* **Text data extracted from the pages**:
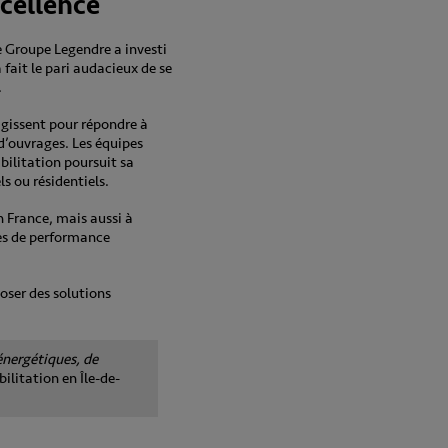
cellence
e Groupe Legendre a investi
fait le pari audacieux de se
.
agissent pour répondre à
 d’ouvrages. Les équipes
bilitation poursuit sa
s ou résidentiels.
 France, mais aussi à
mes de performance
poser des solutions
énergétiques, de
ilitation en Île-de-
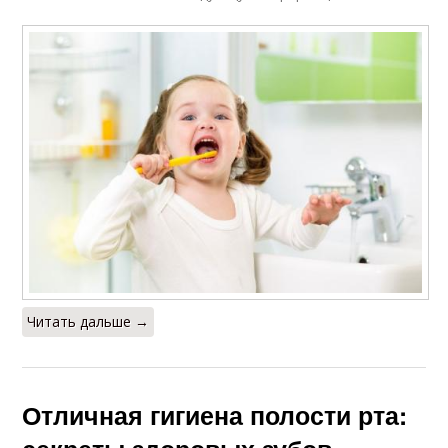
Читать дальше →
Отличная гигиена полости рта:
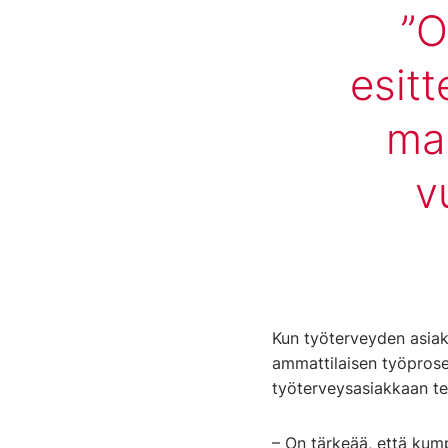
O
esitt
mah
v
Kun työterveyden asiaka
ammattilaisen työprose
työterveysasiakkaan te
– On tärkeää, että kumpp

* **Action item**:
Can you copy every line above word for word, leaving out the pictures?

* **Exercise response**:
cellence
e Groupe Legendre a investi
fait le pari audacieux de se
.
agissent pour répondre à
 d’ouvrages. Les équipes
bilitation poursuit sa
s ou résidentiels.
 France, mais aussi à
mes de performance
poser des solutions
énergétiques, de
ilitation en Île-de-
Читать дальше →
Отличная гигиена полости рта:
O
esitt
mah
v
Kun työterveyden asiaka
ammattilaisen työprose
työterveysasiakkaan te
– On tärkeää, että kumpp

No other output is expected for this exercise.